→ EXERCISE PROMPT: Retype the text of every row below line for line, without changing anything. Leave the pictures out of your answer.

→ GIVEN DATA:
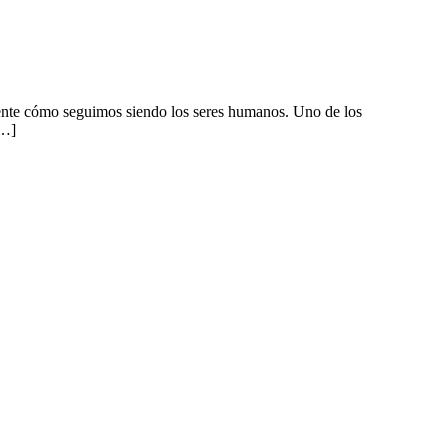
elmente cómo seguimos siendo los seres humanos. Uno de los
[…]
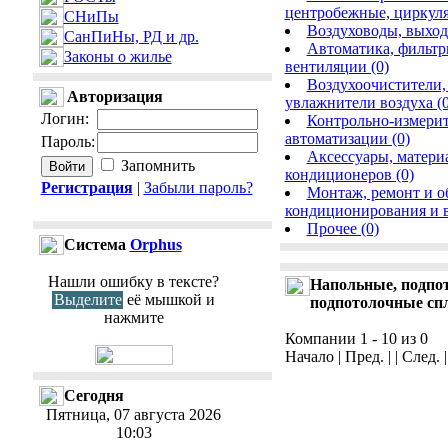
центробежные, циркул
СНиПы
Воздуховоды, выход
СанПиНы, РД и др.
Автоматика, фильтр
Законы о жилье
вентиляции (0)
Воздухоочистители,
Авторизация
увлажнители воздуха (0
Логин
:
Контрольно-измерит
автоматизации (0)
Пароль
:
Аксессуары, матери
Запомнить
кондиционеров (0)
Регистрация
|
Забыли пароль?
Монтаж, ремонт и о
кондиционирования и в
Прочее (0)
Cистема
Orphus
Нашли ошибку в тексте?
Напольные, подпот
Выделите
её мышкой и
подпотолочные сп
нажмите
Компании 1 - 10 из 0
Начало | Пред. | | След. 
Сегодня
Пятница, 07 августа 2026
10:03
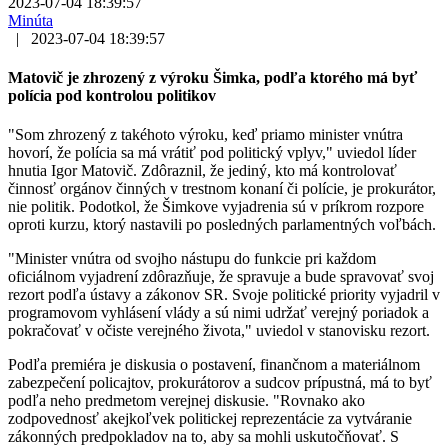
2023-07-04 18:39:57
Minúta
|
2023-07-04 18:39:57
Matovič je zhrozený z výroku Šimka, podľa ktorého má byť
polícia pod kontrolou politikov
"Som zhrozený z takéhoto výroku, keď priamo minister vnútra
hovorí, že polícia sa má vrátiť pod politický vplyv," uviedol líder
hnutia Igor Matovič. Zdôraznil, že jediný, kto má kontrolovať
činnosť orgánov činných v trestnom konaní či polície, je prokurátor,
nie politik. Podotkol, že Šimkove vyjadrenia sú v príkrom rozpore
oproti kurzu, ktorý nastavili po posledných parlamentných voľbách.
"Minister vnútra od svojho nástupu do funkcie pri každom
oficiálnom vyjadrení zdôrazňuje, že spravuje a bude spravovať svoj
rezort podľa ústavy a zákonov SR. Svoje politické priority vyjadril v
programovom vyhlásení vlády a sú nimi udržať verejný poriadok a
pokračovať v očiste verejného života," uviedol v stanovisku rezort.
Podľa premiéra je diskusia o postavení, finančnom a materiálnom
zabezpečení policajtov, prokurátorov a sudcov prípustná, má to byť
podľa neho predmetom verejnej diskusie. "Rovnako ako
zodpovednosť akejkoľvek politickej reprezentácie za vytváranie
zákonných predpokladov na to, aby sa mohli uskutočňovať. S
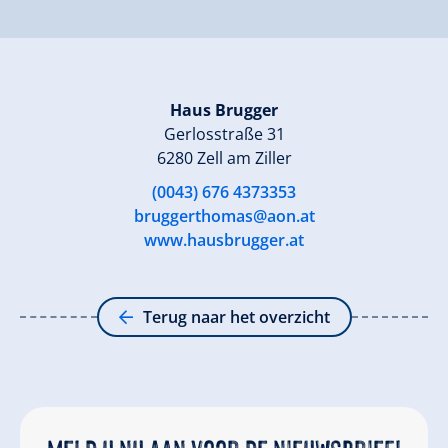
Haus Brugger
Gerlosstraße 31
6280 Zell am Ziller
(0043) 676 4373353
bruggerthomas@aon.at
www.hausbrugger.at
Terug naar het overzicht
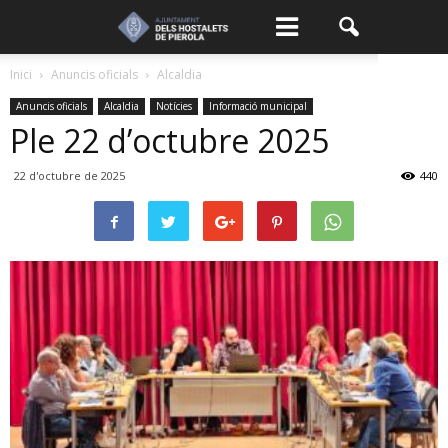
Inici
Anuncis oficials
Alcaldia
Anuncis oficials
Alcaldia
Notícies
Informació municipal
Ple 22 d’octubre 2025
22 d'octubre de 2025
440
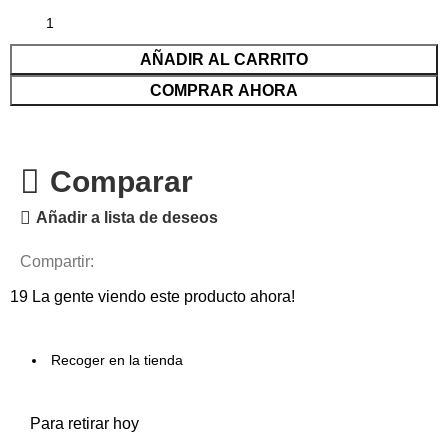
AÑADIR AL CARRITO
COMPRAR AHORA
Comparar
Añadir a lista de deseos
Compartir:
19
La gente viendo este producto ahora!
Recoger en la tienda
Para retirar hoy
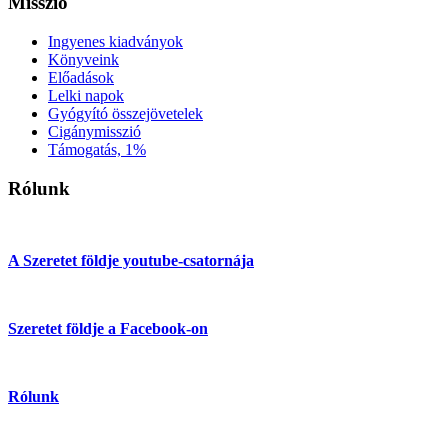
Misszió
Ingyenes kiadványok
Könyveink
Előadások
Lelki napok
Gyógyító összejövetelek
Cigánymisszió
Támogatás, 1%
Rólunk
A Szeretet földje youtube-csatornája
Szeretet földje a Facebook-on
Rólunk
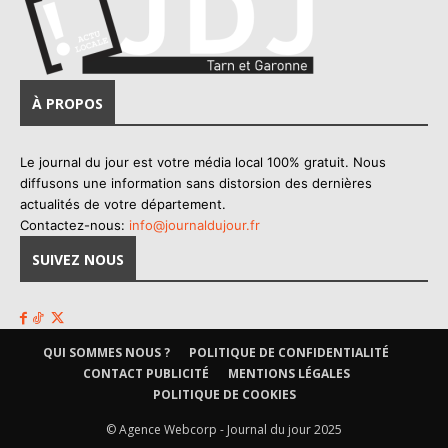
À PROPOS
Le journal du jour est votre média local 100% gratuit. Nous
diffusons une information sans distorsion des dernières
actualités de votre département.
Contactez-nous:
info@journaldujour.fr
SUIVEZ NOUS
QUI SOMMES NOUS ?
POLITIQUE DE CONFIDENTIALITÉ
CONTACT PUBLICITÉ
MENTIONS LÉGALES
POLITIQUE DE COOKIES
© Agence Webcorp - Journal du jour 2025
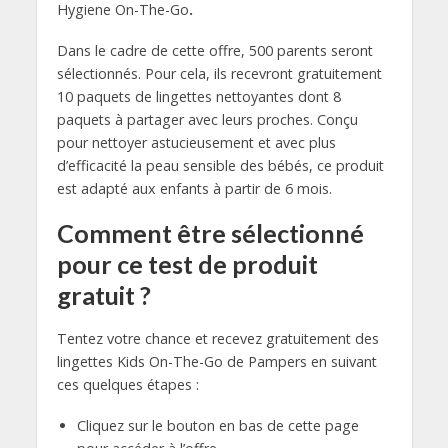
Hygiene On-The-Go
.
Dans le cadre de cette offre, 500 parents seront
sélectionnés. Pour cela, ils recevront gratuitement
10 paquets de lingettes nettoyantes dont 8
paquets à partager avec leurs proches. Conçu
pour
nettoyer astucieusement et avec plus
d’efficacité la peau sensible des bébés, ce produit
est adapté aux enfants à partir de 6 mois.
Comment être sélectionné
pour ce test de produit
gratuit ?
Tentez votre chance et recevez gratuitement des
lingettes Kids On-The-Go de Pampers en suivant
ces quelques étapes :
Cliquez sur le bouton en bas de cette page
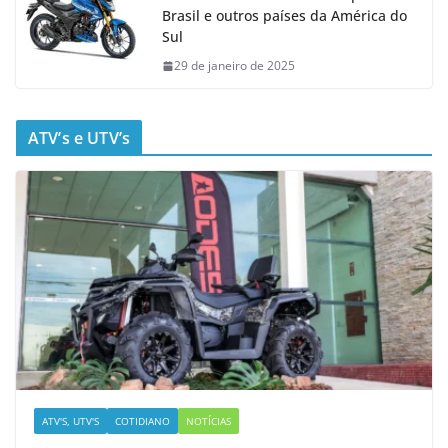
Brasil e outros países da América do
Sul
29 de janeiro de 2025
ATV’s e UTV’s
ATV'S, UTV'S
COTIDIANO
NOTÍCIAS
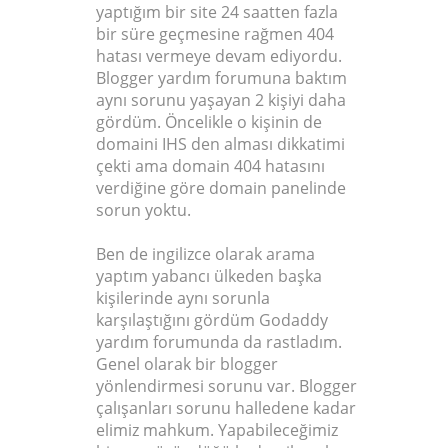
yaptığım bir site 24 saatten fazla
bir süre geçmesine rağmen 404
hatası vermeye devam ediyordu.
Blogger yardım forumuna baktım
aynı sorunu yaşayan 2 kişiyi daha
gördüm. Öncelikle o kişinin de
domaini IHS den alması dikkatimi
çekti ama domain 404 hatasını
verdiğine göre domain panelinde
sorun yoktu.
Ben de ingilizce olarak arama
yaptım yabancı ülkeden başka
kişilerinde aynı sorunla
karşılaştığını gördüm Godaddy
yardım forumunda da rastladım.
Genel olarak bir blogger
yönlendirmesi sorunu var. Blogger
çalışanları sorunu halledene kadar
elimiz mahkum. Yapabileceğimiz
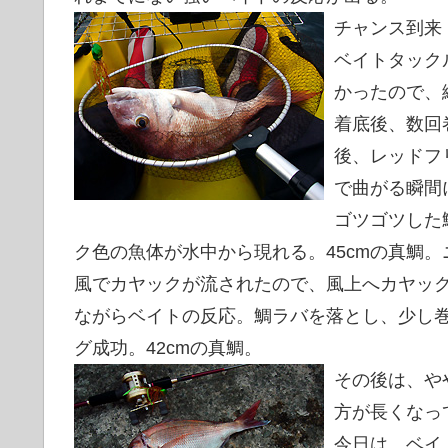
チャンス到来
ベイトタック
かったので、
着底後、数回
後、レッドフ
で曲がる瞬間
ゴツゴツした
ク色の魚体が水中から現れる。45cmの真鯛
風でカヤックが流されたので、風上へカヤッ
ながらベイトの反応。鯛ラバを落とし、少し
グ成功。42cmの真鯛。
その後は、や
方が長くなっ
今日は、ベイ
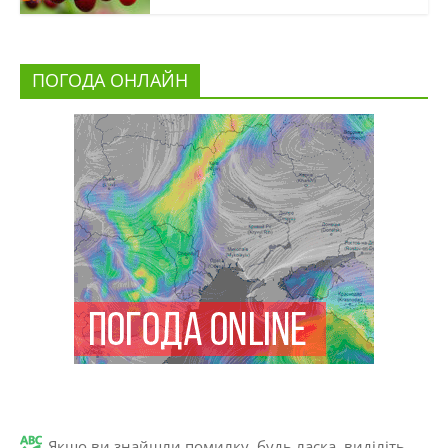
ПОГОДА ОНЛАЙН
Якщо ви знайшли помилку, будь ласка, виділіть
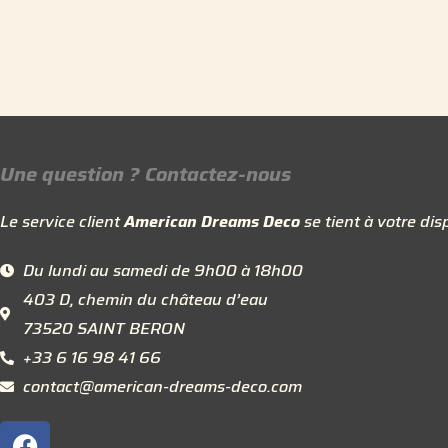
Une question ? Contactez-nous
Le service client
American Dreams Deco
se tient à votre disp
Du lundi au samedi de 9h00 à 18h00
403 D, chemin du château d’eau
73520 SAINT BERON
+33 6 16 98 41 66
contact@american-dreams-deco.com
F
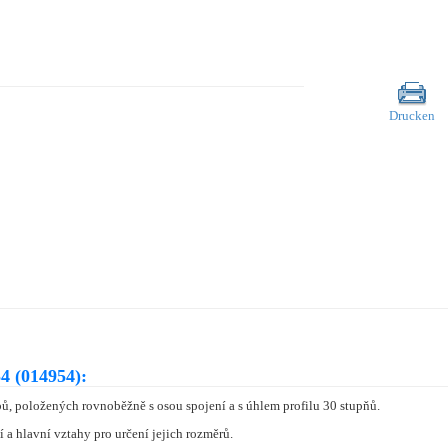
Drucken
4 (014954):
ů, položených rovnoběžně s osou spojení a s úhlem profilu 30 stupňů.
 a hlavní vztahy pro určení jejich rozměrů.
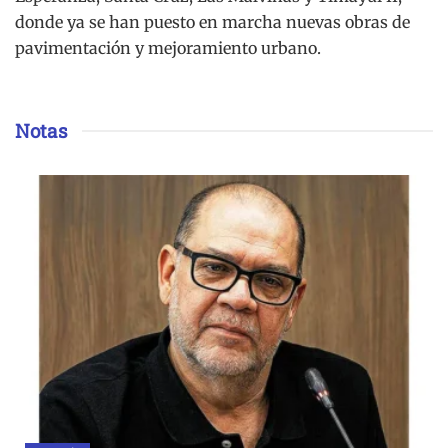
donde ya se han puesto en marcha nuevas obras de
pavimentación y mejoramiento urbano.
Notas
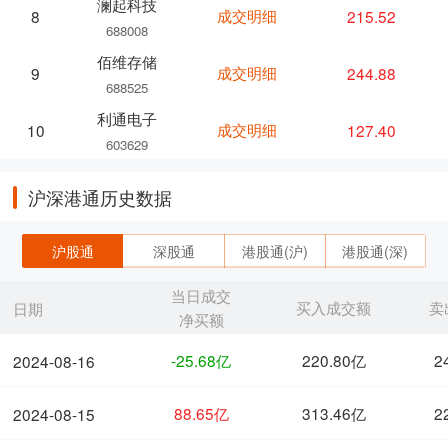
澜起科技
成交明细
215.52
8
688008
佰维存储
成交明细
244.88
9
688525
利通电子
成交明细
127.40
10
603629
沪深港通历史数据
沪股通
深股通
港股通(沪)
港股通(深)
当日成交
买入成交额
卖
日期
净买额
-25.68亿
220.80亿
2
2024-08-16
88.65亿
313.46亿
2
2024-08-15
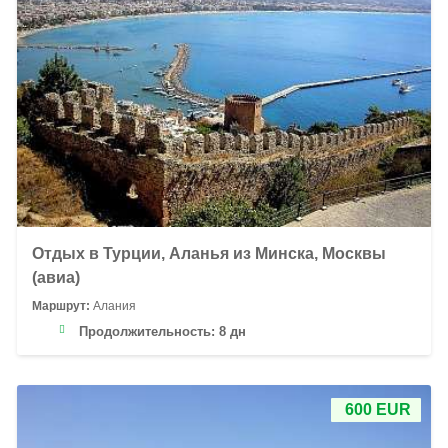
Отдых в Турции, Аланья из Минска, Москвы
(авиа)
Маршрут:
Алания
Продолжительность:
8 дн
600 EUR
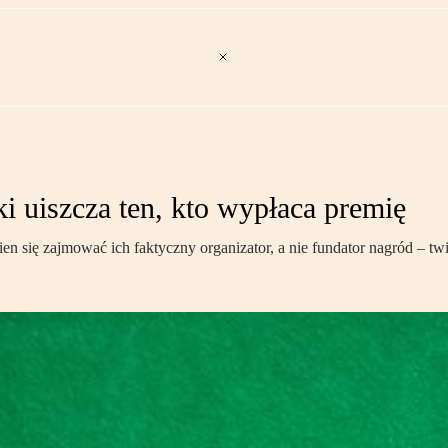
i uiszcza ten, kto wypłaca premię
się zajmować ich faktyczny organizator, a nie fundator nagród – twi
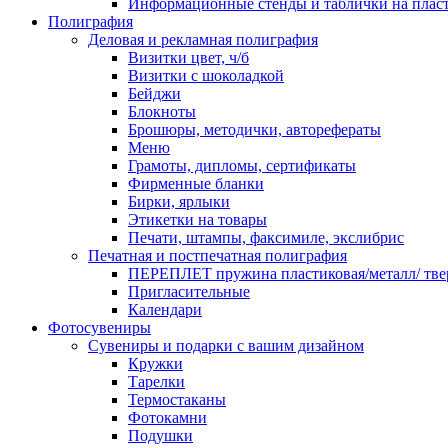
Информационные стенды и таблички на плас
Полиграфия
Деловая и рекламная полиграфия
Визитки цвет, ч/б
Визитки с шоколадкой
Бейджи
Блокноты
Брошюры, методички, авторефераты
Меню
Грамоты, дипломы, сертификаты
Фирменные бланки
Бирки, ярлыки
Этикетки на товары
Печати, штампы, факсимиле, экслибрис
Печатная и постпечатная полиграфия
ПЕРЕПЛЕТ пружина пластиковая/металл/ твер
Пригласительные
Календари
Фотосувениры
Сувениры и подарки с вашим дизайном
Кружки
Тарелки
Термостаканы
Фотокамни
Подушки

→ WRITTEN REPLY:
elmente cómo seguimos siendo los seres humanos. Uno de los
[…]
центробежные, циркул
СНиПы
Воздуховоды, выход
СанПиНы, РД и др.
Автоматика, фильтр
Законы о жилье
вентиляции (0)
Воздухоочистители,
Авторизация
увлажнители воздуха (0
Логин
:
Контрольно-измерит
автоматизации (0)
Пароль
:
Аксессуары, матери
Запомнить
кондиционеров (0)
Регистрация
|
Забыли пароль?
Монтаж, ремонт и о
кондиционирования и в
Прочее (0)
Cистема
Orphus
Нашли ошибку в тексте?
Напольные, подпот
Выделите
её мышкой и
подпотолочные сп
нажмите
Компании 1 - 10 из 0
Начало | Пред. | | След. 
Сегодня
Пятница, 07 августа 2026
10:03
2023-07-04 18:39:57
Minúta
|
2023-07-04 18:39:57
Matovič je zhrozený z výroku Šimka, podľa ktorého má byť
polícia pod kontrolou politikov
"Som zhrozený z takéhoto výroku, keď priamo minister vnútra
hovorí, že polícia sa má vrátiť pod politický vplyv," uviedol líder
hnutia Igor Matovič. Zdôraznil, že jediný, kto má kontrolovať
činnosť orgánov činných v trestnom konaní či polície, je prokurátor,
nie politik. Podotkol, že Šimkove vyjadrenia sú v príkrom rozpore
oproti kurzu, ktorý nastavili po posledných parlamentných voľbách.
"Minister vnútra od svojho nástupu do funkcie pri každom
oficiálnom vyjadrení zdôrazňuje, že spravuje a bude spravovať svoj
rezort podľa ústavy a zákonov SR. Svoje politické priority vyjadril v
programovom vyhlásení vlády a sú nimi udržať verejný poriadok a
pokračovať v očiste verejného života," uviedol v stanovisku rezort.
Podľa premiéra je diskusia o postavení, finančnom a materiálnom
zabezpečení policajtov, prokurátorov a sudcov prípustná, má to byť
podľa neho predmetom verejnej diskusie. "Rovnako ako
zodpovednosť akejkoľvek politickej reprezentácie za vytváranie
zákonných predpokladov na to, aby sa mohli uskutočňovať. S
Haus Brugger
Gerlosstraße 31
6280 Zell am Ziller
(0043) 676 4373353
bruggerthomas@aon.at
www.hausbrugger.at
Terug naar het overzicht
Inici
Anuncis oficials
Alcaldia
Anuncis oficials
Alcaldia
Notícies
Informació municipal
Ple 22 d’octubre 2025
22 d'octubre de 2025
440
AÑADIR AL CARRITO
COMPRAR AHORA
Comparar
Añadir a lista de deseos
Compartir:
19
La gente viendo este producto ahora!
Recoger en la tienda
Para retirar hoy
Misszió
Ingyenes kiadványok
Könyveink
Előadások
Lelki napok
Gyógyító összejövetelek
Cigánymisszió
Támogatás, 1%
Rólunk
A Szeretet földje youtube-csatornája
Szeretet földje a Facebook-on
Rólunk
À PROPOS
Le journal du jour est votre média local 100% gratuit. Nous
diffusons une information sans distorsion des dernières
actualités de votre département.
Contactez-nous:
info@journaldujour.fr
SUIVEZ NOUS
QUI SOMMES NOUS ?
POLITIQUE DE CONFIDENTIALITÉ
CONTACT PUBLICITÉ
MENTIONS LÉGALES
POLITIQUE DE COOKIES
© Agence Webcorp - Journal du jour 2025
Hygiene On-The-Go
.
Dans le cadre de cette offre, 500 parents seront
sélectionnés. Pour cela, ils recevront gratuitement
10 paquets de lingettes nettoyantes dont 8
paquets à partager avec leurs proches. Conçu
pour
nettoyer astucieusement et avec plus
d’efficacité la peau sensible des bébés, ce produit
est adapté aux enfants à partir de 6 mois.
Comment être sélectionné
pour ce test de produit
gratuit ?
Tentez votre chance et recevez gratuitement des
lingettes Kids On-The-Go de Pampers en suivant
ces quelques étapes :
Cliquez sur le bouton en bas de cette page
Brasil e outros países da América do
Sul
29 de janeiro de 2025
ATV’s e UTV’s
ATV'S, UTV'S
COTIDIANO
NOTÍCIAS
yaptığım bir site 24 saatten fazla
bir süre geçmesine rağmen 404
hatası vermeye devam ediyordu.
Blogger yardım forumuna baktım
aynı sorunu yaşayan 2 kişiyi daha
gördüm. Öncelikle o kişinin de
domaini IHS den alması dikkatimi
çekti ama domain 404 hatasını
verdiğine göre domain panelinde
sorun yoktu.
Ben de ingilizce olarak arama
yaptım yabancı ülkeden başka
kişilerinde aynı sorunla
karşılaştığını gördüm Godaddy
yardım forumunda da rastladım.
Genel olarak bir blogger
yönlendirmesi sorunu var. Blogger
çalışanları sorunu halledene kadar
elimiz mahkum. Yapabileceğimiz
チャンス到来
ベイトタック
かったので、
着底後、数回
後、レッドフ
で曲がる瞬間
ゴツゴツした
ク色の魚体が水中から現れる。45cmの真鯛
風でカヤックが流されたので、風上へカヤッ
ながらベイトの反応。鯛ラバを落とし、少し
グ成功。42cmの真鯛。
その後は、や
方が長くなっ
今日は、ベイ
ПОГОДА ОНЛАЙН
Якщо ви знайшли помилку, будь ласка, виділіть
Une question ? Contactez-nous
Le service client
American Dreams Deco
se tient à votre disp
Du lundi au samedi de 9h00 à 18h00
403 D, chemin du château d’eau
73520 SAINT BERON
+33 6 16 98 41 66
contact@american-dreams-deco.com
F
Drucken
4 (014954):
ů, položených rovnoběžně s osou spojení a s úhlem profilu 30 stupňů.
 a hlavní vztahy pro určení jejich rozměrů.
donde ya se han puesto en marcha nuevas obras de
pavimentación y mejoramiento urbano.
Notas
澜起科技
成交明细
215.52
8
688008
佰维存储
成交明细
244.88
9
688525
利通电子
成交明细
127.40
10
603629
沪深港通历史数据
沪股通
深股通
港股通(沪)
港股通(深)
当日成交
买入成交额
卖
日期
净买额
-25.68亿
220.80亿
2
2024-08-16
88.65亿
313.46亿
2
2024-08-15
Отдых в Турции, Аланья из Минска, Москвы
(авиа)
Маршрут:
Алания
Продолжительность:
8 дн
600 EUR
i uiszcza ten, kto wypłaca premię
się zajmować ich faktyczny organizator, a nie fundator nagród – twi
Информационные стенды и таблички на плас
Полиграфия
Деловая и рекламная полиграфия
Визитки цвет, ч/б
Визитки с шоколадкой
Бейджи
Блокноты
Брошюры, методички, авторефераты
Меню
Грамоты, дипломы, сертификаты
Фирменные бланки
Бирки, ярлыки
Этикетки на товары
Печати, штампы, факсимиле, экслибрис
Печатная и постпечатная полиграфия
ПЕРЕПЛЕТ пружина пластиковая/металл/ твер
Пригласительные
Календари
Фотосувениры
Сувениры и подарки с вашим дизайном
Кружки
Тарелки
Термостаканы
Фотокамни
Подушки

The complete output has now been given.